Read the listing below and copy out every line that holds "Status".

-- -- --

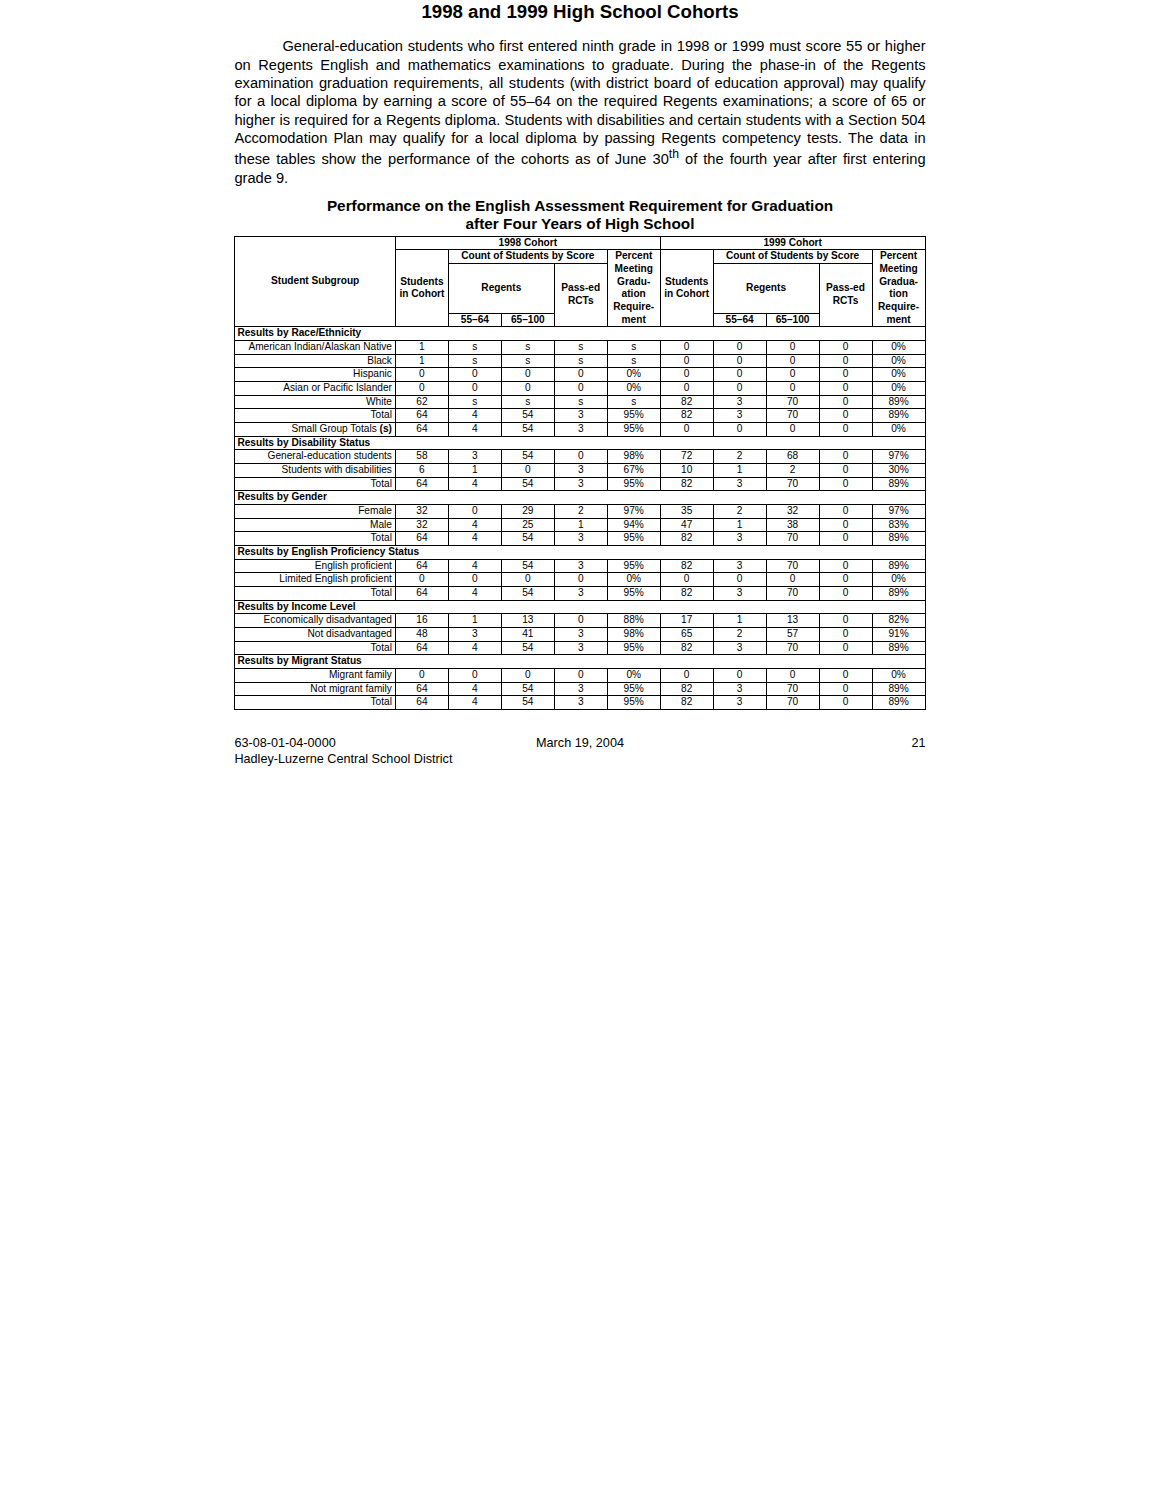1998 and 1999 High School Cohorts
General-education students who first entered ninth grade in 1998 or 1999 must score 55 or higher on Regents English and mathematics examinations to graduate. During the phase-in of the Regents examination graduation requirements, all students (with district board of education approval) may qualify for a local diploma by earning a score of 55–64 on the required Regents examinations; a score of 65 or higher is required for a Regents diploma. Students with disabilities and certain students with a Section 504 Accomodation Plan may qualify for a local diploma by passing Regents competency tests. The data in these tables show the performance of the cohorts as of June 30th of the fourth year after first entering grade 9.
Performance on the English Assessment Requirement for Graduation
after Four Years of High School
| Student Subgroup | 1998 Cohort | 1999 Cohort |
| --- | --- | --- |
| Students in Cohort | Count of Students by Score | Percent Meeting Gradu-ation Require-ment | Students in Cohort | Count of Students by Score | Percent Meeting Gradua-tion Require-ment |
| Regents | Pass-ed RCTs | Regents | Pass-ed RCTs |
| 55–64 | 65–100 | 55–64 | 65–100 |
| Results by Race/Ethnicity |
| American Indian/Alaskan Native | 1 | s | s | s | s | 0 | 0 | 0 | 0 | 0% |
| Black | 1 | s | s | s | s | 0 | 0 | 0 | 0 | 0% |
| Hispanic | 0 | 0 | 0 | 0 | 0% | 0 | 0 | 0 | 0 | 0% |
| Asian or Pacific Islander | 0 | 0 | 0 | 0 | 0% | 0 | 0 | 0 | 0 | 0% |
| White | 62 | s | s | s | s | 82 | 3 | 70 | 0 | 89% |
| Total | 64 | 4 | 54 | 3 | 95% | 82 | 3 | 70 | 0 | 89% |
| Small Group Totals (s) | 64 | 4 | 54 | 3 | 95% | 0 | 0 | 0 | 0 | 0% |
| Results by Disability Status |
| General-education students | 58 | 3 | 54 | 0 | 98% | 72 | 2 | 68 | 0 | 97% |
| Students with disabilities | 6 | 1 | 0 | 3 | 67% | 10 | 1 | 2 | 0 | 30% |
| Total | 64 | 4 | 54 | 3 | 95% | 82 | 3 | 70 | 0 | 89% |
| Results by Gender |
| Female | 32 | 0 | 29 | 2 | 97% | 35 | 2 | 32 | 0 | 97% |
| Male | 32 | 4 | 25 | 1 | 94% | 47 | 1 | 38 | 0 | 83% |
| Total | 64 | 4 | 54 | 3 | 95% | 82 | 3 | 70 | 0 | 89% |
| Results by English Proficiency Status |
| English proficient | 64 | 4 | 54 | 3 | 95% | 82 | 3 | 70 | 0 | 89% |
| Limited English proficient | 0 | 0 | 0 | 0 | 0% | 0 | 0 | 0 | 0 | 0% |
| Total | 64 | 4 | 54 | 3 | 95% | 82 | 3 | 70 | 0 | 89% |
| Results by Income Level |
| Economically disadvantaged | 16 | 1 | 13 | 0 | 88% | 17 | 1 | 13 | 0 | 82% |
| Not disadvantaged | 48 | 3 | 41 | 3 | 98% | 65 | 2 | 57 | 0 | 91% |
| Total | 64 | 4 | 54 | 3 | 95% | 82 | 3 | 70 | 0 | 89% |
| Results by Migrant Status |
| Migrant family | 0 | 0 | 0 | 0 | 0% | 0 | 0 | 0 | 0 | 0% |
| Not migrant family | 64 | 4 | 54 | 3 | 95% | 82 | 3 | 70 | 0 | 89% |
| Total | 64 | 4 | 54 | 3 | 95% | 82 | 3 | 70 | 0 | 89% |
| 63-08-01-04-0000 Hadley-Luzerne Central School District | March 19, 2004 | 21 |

-- -- --

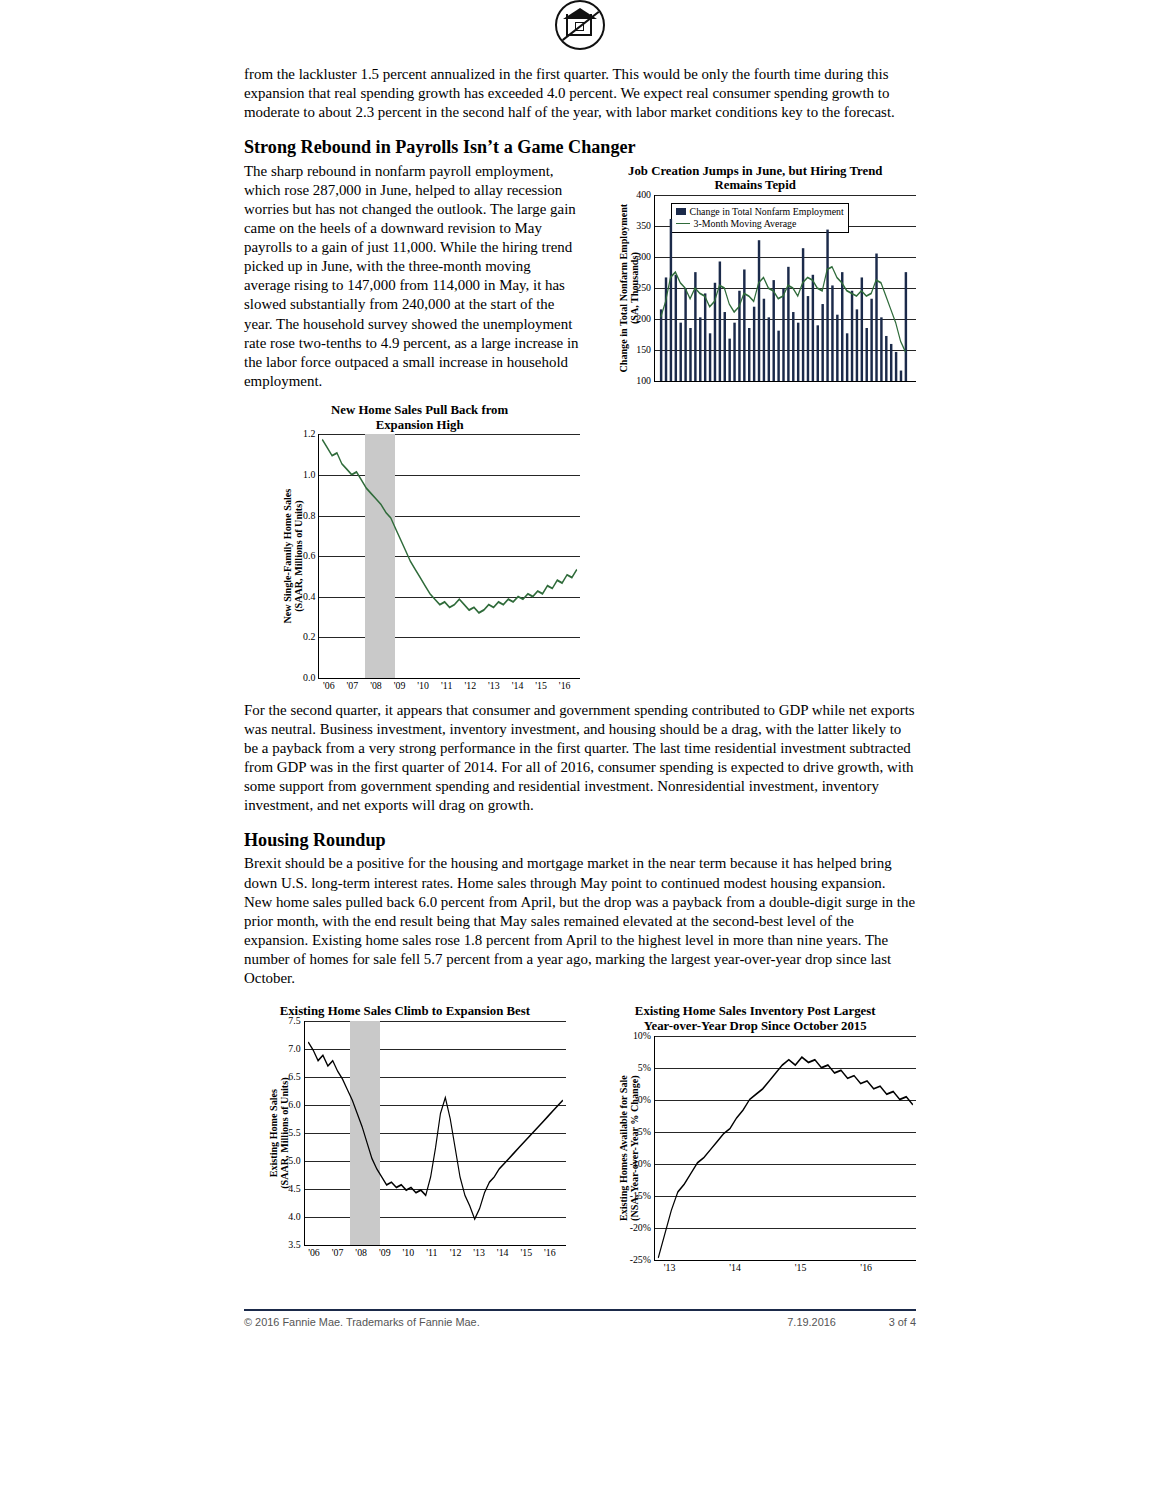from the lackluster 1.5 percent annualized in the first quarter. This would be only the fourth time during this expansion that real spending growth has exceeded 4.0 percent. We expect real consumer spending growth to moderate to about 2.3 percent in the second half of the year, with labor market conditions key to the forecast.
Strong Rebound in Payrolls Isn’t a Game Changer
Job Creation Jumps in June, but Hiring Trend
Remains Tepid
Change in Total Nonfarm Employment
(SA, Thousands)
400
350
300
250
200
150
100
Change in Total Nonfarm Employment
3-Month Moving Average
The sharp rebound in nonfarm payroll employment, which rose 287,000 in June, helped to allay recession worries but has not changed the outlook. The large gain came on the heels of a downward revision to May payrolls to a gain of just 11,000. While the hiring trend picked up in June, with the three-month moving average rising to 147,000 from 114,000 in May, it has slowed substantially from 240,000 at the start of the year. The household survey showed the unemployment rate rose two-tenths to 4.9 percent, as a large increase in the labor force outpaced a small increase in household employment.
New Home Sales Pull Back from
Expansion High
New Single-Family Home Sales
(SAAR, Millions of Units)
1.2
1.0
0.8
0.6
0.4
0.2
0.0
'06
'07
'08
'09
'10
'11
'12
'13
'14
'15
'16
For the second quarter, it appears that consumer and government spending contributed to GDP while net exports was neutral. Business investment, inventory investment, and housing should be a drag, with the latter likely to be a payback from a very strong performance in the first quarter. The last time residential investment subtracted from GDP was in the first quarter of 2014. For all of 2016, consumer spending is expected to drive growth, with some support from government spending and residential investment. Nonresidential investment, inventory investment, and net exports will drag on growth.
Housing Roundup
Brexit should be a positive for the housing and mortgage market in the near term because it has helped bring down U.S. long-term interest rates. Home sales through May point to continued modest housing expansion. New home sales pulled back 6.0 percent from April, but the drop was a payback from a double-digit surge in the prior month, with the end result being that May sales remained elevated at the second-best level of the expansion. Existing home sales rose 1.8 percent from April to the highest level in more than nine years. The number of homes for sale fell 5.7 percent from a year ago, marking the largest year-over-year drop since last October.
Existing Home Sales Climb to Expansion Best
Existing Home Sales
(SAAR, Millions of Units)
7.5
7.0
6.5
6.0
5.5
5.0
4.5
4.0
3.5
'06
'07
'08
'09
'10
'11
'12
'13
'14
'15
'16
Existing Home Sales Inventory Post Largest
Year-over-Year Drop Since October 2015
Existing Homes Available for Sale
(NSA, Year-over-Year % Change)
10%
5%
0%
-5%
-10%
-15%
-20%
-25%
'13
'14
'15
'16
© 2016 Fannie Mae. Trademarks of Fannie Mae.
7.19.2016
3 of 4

-- -- --

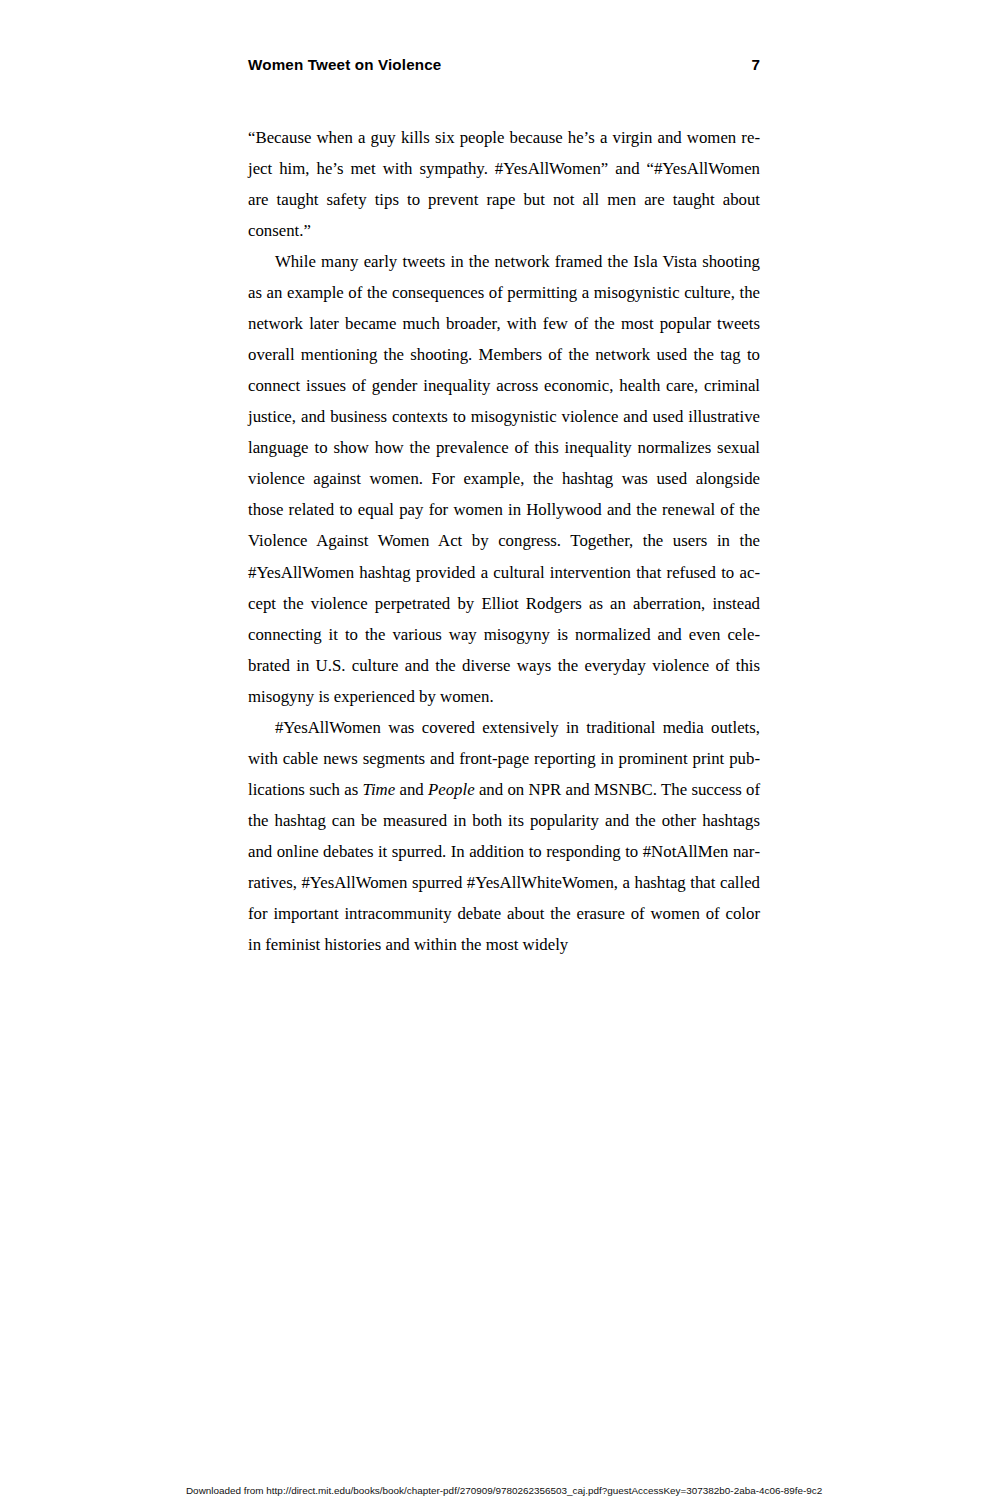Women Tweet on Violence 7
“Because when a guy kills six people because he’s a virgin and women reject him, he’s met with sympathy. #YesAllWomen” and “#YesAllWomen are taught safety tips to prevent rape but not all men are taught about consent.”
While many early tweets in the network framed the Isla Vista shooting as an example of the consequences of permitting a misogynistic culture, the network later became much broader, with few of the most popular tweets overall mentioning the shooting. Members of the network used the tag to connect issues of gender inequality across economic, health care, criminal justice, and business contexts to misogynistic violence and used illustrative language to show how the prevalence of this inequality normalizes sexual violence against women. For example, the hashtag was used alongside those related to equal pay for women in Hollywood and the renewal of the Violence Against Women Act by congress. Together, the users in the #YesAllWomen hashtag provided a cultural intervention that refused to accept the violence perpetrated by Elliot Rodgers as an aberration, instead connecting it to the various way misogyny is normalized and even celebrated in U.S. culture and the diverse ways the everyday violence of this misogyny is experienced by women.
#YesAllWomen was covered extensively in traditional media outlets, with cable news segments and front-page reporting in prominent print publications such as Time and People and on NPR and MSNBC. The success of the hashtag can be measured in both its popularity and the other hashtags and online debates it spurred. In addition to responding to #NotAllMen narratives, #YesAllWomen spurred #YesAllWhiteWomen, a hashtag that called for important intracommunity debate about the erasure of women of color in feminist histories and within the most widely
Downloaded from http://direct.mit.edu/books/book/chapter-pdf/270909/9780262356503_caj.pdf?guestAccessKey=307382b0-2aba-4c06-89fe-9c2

-- -- --

▸ **Exercise answer**
| Results by Disability Status |
| Results by English Proficiency Status |
| Results by Migrant Status |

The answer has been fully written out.